Thursday, September 20, 2007
Once upon a time he commanded a fearsome army against the armies of the United States
sending thousands of U. S. soldiers to their graves in a series of punishing battles. He led hostile forces within striking distance of Washington, and for a time, was the most feared enemy commander with whom the War Department, or the Commander-in-Chief, had ever contended.
Just under 100 years later, the United States named their newest nuclear-powered ballistic missile submarine in his honor. I do wonder if there are any, or many, other instances in world history in which a nation so honored the leading commander of opposition forces in a civil war. Perhaps there's something comparable in the storied history of the United Kingdom—I'll rely upon a reader for any info along those lines.

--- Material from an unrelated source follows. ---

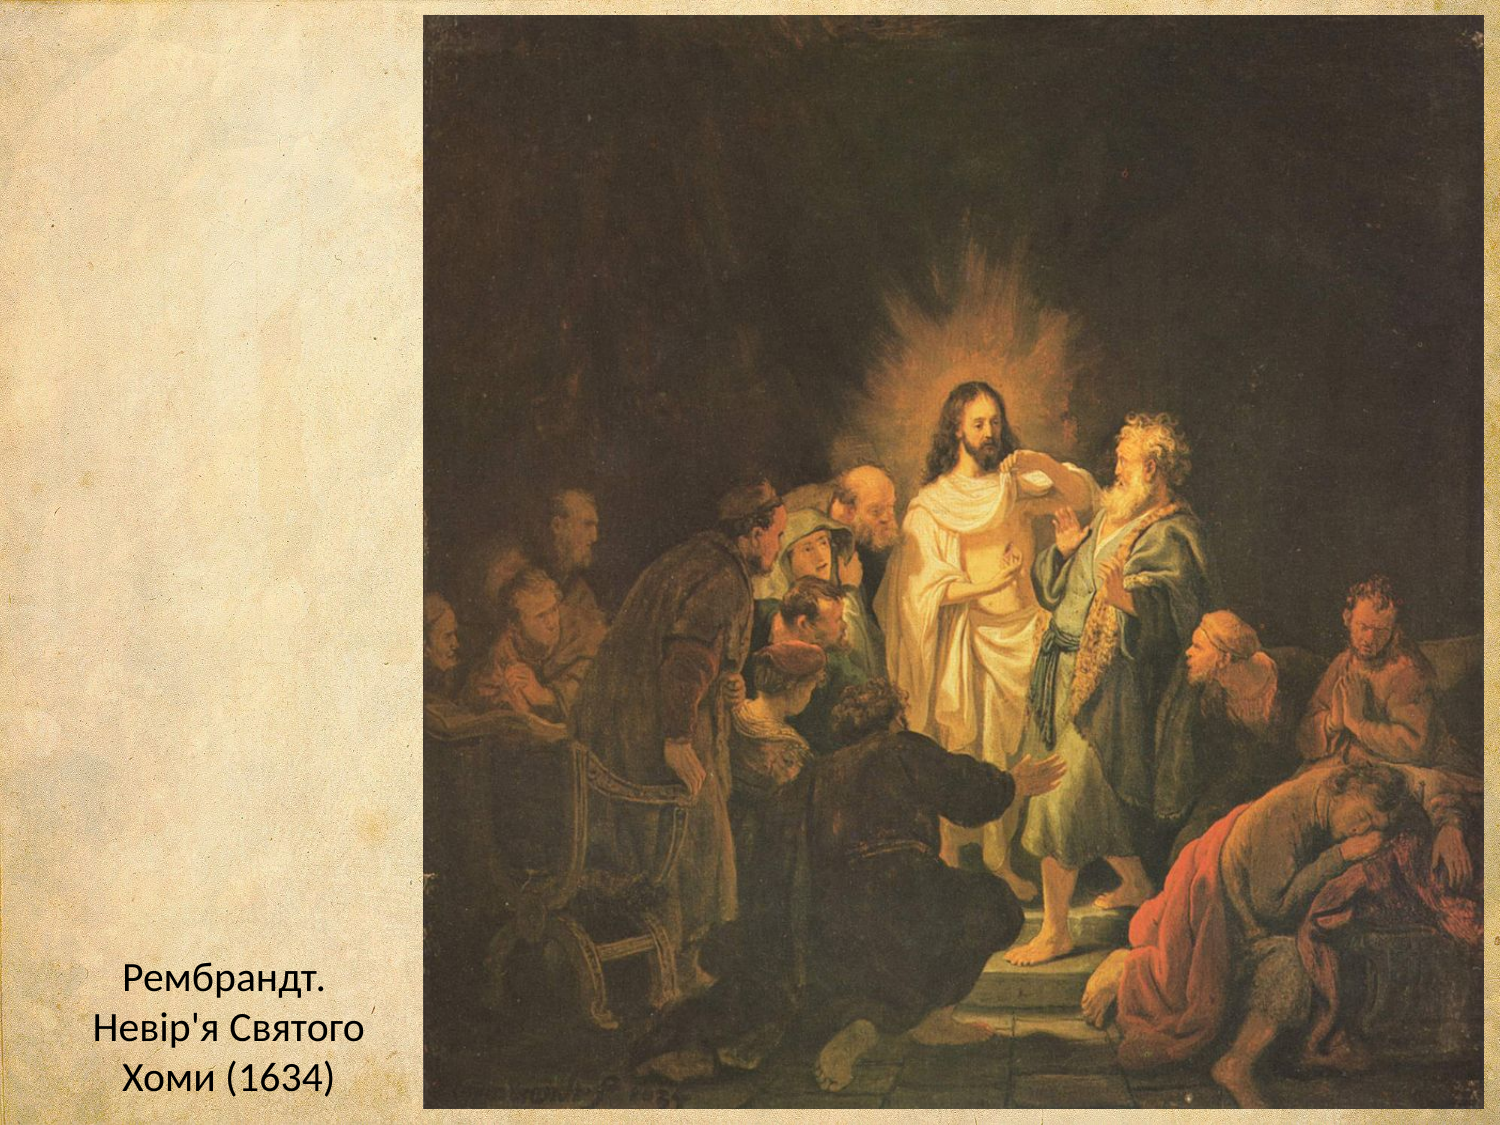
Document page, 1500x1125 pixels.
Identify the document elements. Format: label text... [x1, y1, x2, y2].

Lord knows there have been lots of things named after Robert E. Lee, including a university, and innumerable high schools. But it is fascinating to see military assets and forts named for one-time adversaries. In contrast to the U. S. S. Robert E. Lee, some of the most prominent and vital United States army installations are named for some of the least successful and most inept enemy commanders—namely, generals Braxton Bragg and John Bell Hood, to say nothing of the Right Reverend Bishop Polk.
As the kids say, "what's up with that"?
Back to the Robert E. Lee, who wouldn't want a submarine named after that guy? She was the first U. S. naval vessel to bear the name, and was launched on December 18, 1959, not too long after the last Confederate veteran died (it used to be accepted that Walter Williams, who died on December 19, 1959, was the last living C.S.A. vet, but this has since been discredited. However, the precise "last" Confederate veteran is likely one of a handful of men who died in the 1950s. William Marvel wrote about this for Blue & Gray magazine at some point).
The Marble Man's nuclear sub was the first U. S. Navy ship, but not the first vessel to carry the name. Here's a photo of the Giraffe, erstwhile steamer out of Glasgow that in 1862 became the blockade runner Robert E. Lee. After more than 20 successful runs through the Federal Blockading Squadron, she was eventually captured and converted for use in the blockade by the U. S. Navy as the U.S.S. Fort Donelson. Read more about that here.
Here's a link to some history of the Robert E. Lee (SSBN 601; later SSN 601) from the laying of her keel in 1958 to when she was decommissioned in 1983.
This photo shows the Robert E. Lee near Mare Island Shipyard, off San Francisco Bay. She would have had little trouble taking out the monitor Camanche, also pictured off Mare Island in one of my early blog entries.
The last one (below, click on for larger view) shows the Robert E. Lee's wardroom. Note the bust of famous enemy general next to the phone. What really caught my attention was the aquarium. Viewing this photo was the first time in my life I had considered the idea of miniature aquatic habitats aboard submarines. There's just something odd about it, like a bird in a birdcage, on an airplane.
But what of actual Confederate naval heroes? Were they honored by their former foes in the U.S. Navy? Indeed. Just five months after the Robert E. Lee joined the Cold War navy, the U.S.S. Semmes, a destroyer named for the pre-eminent Confederate sea captain, Raphael Semmes of the C.S.S. Alabama, set sail (heavily damaged ten years later by a clumsy Greek freighter in Naples Harbor). What about James Iredell Waddell, skipper of the legendary C.S.S. Shenandoah? Sure thing. The U.S.S. Waddell, another destroyer—launched in 1963—received 11 engagement stars for service in waters off Vietnam.
I've nothing else to say on this subject. There was no particular point to this entry, beyond the satisfaction of musing about endlessly interesting threads in American history. All this web searching for destroyers brought to mind one named for someone in my own distant bloodline—it took a turn too early and followed some other destroyers into the rocks.